- **EXERCISE INSTRUCTIONS**:
1. Set down the passage of the article on China's economy word for word, starting with "It’s not just" and going on through "global financial crisis.".
2. Resume the article on China's economy after its last sentence, carrying it on in the same style.

- **SOURCE EXCERPT**:
───
Odds on a hard landing for China’s economy rising fast

It’s not just financial markets that are painting a grim picture. China’s real economy is also sending ominous signals of a slowdown in the property market

Tom Holland
16 December 2011

It’s a scary thought, but fears are growing that China’s economy may already be crunching down to a hard landing.

Certainly if you look to the financial markets for a snapshot of China’s economic health, then the picture looks ominous.

The Shanghai stock market is down 22 per cent this year, and is now plumbing depths last seen in March 2009, in the depths of the global financial crisis.

At the same time, the market’s enthusiasm for holding yuan is rapidly waning. In the offshore foreign-exchange market in Hong Kong, the yuan is quoted at a 0.8 per cent discount to the onshore exchange rate (see the charts), and the amount of yuan held in deposits in the city fell in October, dropping by 3.7 billion yuan (HK$4.5 billion).

There are hints that mainland holders of the currency feel similarly downbeat. Gauging illicit flows of hot money into and out of the mainland economy is tricky. But recent estimates derived from the People’s Bank of China’s holdings of foreign currency indicate that over the last few months, capital has been flowing out of the mainland at a rate of about 150 billion yuan a month.

Financial markets can get things wrong of course, but there are also worrying signals emerging from China’s real economy.

Closely-followed indicators like HSBC’s flash purchasing managers’ index for the manufacturing sector are also entering the contraction zone. Meanwhile, export growth has slowed to the lowest level (barring distortions around Lunar New Year) since 2009.
───
- **MATERIAL PROVIDED**:
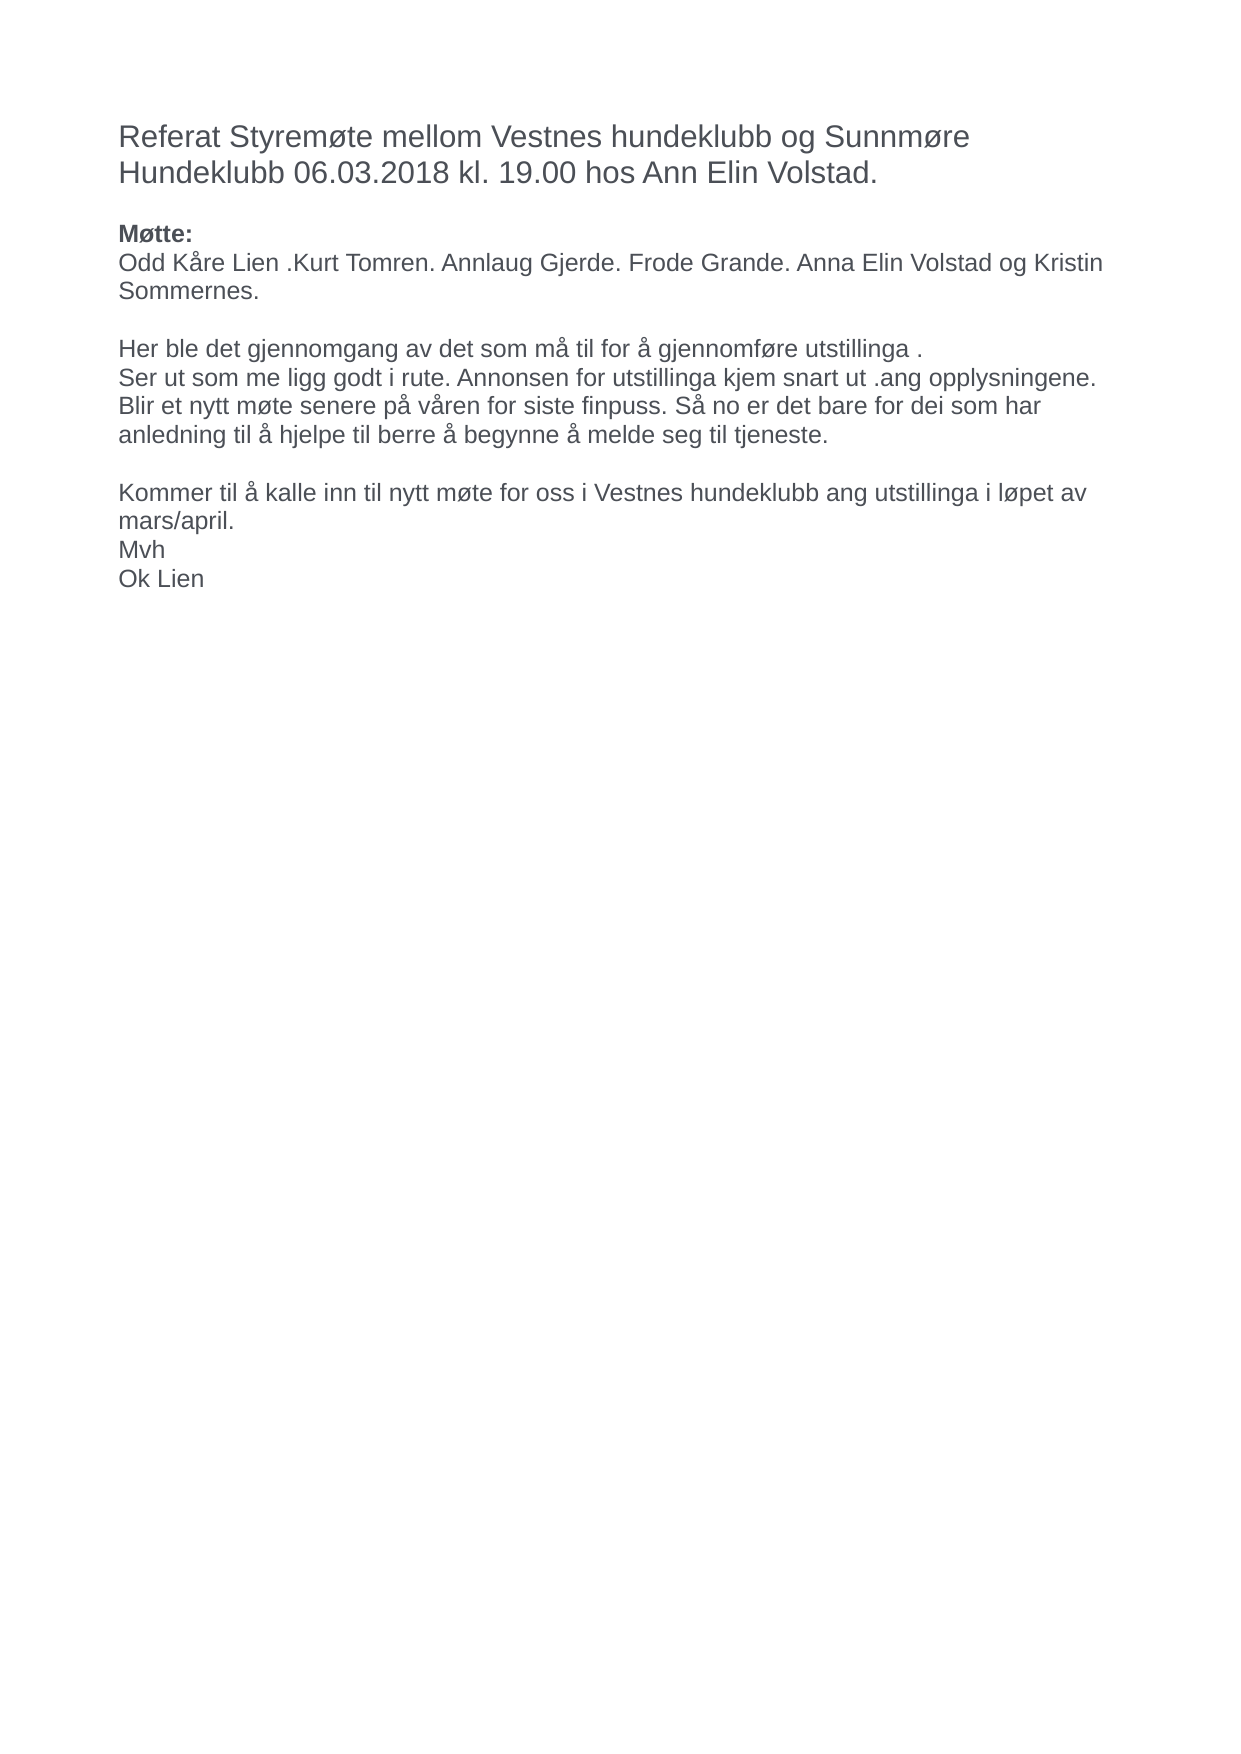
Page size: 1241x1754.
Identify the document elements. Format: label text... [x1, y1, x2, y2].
───
- **RESPONSES TO THE TASKS**:
1.
It’s not just financial markets that are painting a grim picture. China’s real economy is also sending ominous signals of a slowdown in the property market

Tom Holland
16 December 2011

It’s a scary thought, but fears are growing that China’s economy may already be crunching down to a hard landing.

Certainly if you look to the financial markets for a snapshot of China’s economic health, then the picture looks ominous.

The Shanghai stock market is down 22 per cent this year, and is now plumbing depths last seen in March 2009, in the depths of the global financial crisis.

2.
Even more troubling, there are signs that China’s property bubble is fast deflating. Although official indices show prices still rising, according to research firm Dragonomics big-city home prices have fallen by an average of 15 per cent over the last 12 months. Media reports from across the country describe a collapse in sales and price declines of 30 per cent or more in some cities.

The prospect of a property crash is troubling on several levels. Most obviously, a big drop in prices will deter a lot of real-estate investment. That’s going to feel painful. According to official figures, a quarter of all China’s fixed-asset investment is poured into the real-estate sector. With investment responsible for powering more than half of China’s economic growth over the last couple of years, if all else was equal a 50 per cent fall in property investment would be enough to knock a percentage point off the economy’s growth rate.

But all else would not be equal. A property crash would also punch a big hole in China’s consumer demand. Obviously, if the property market is depressed, fewer people will be making big-ticket purchases of fridges, televisions and furniture to fit out their new homes.

But it goes beyond that. According to analysts at the Bank of America, more than half of all China’s household wealth is tied up in the property market. As a result, a big fall in prices will have a nasty negative wealth effect, deterring people from unnecessary spending as they rebuild their depleted savings.

A deep fall in property prices would also erode the authorities’ ability to respond to slowing growth rates with economic stimulus measures.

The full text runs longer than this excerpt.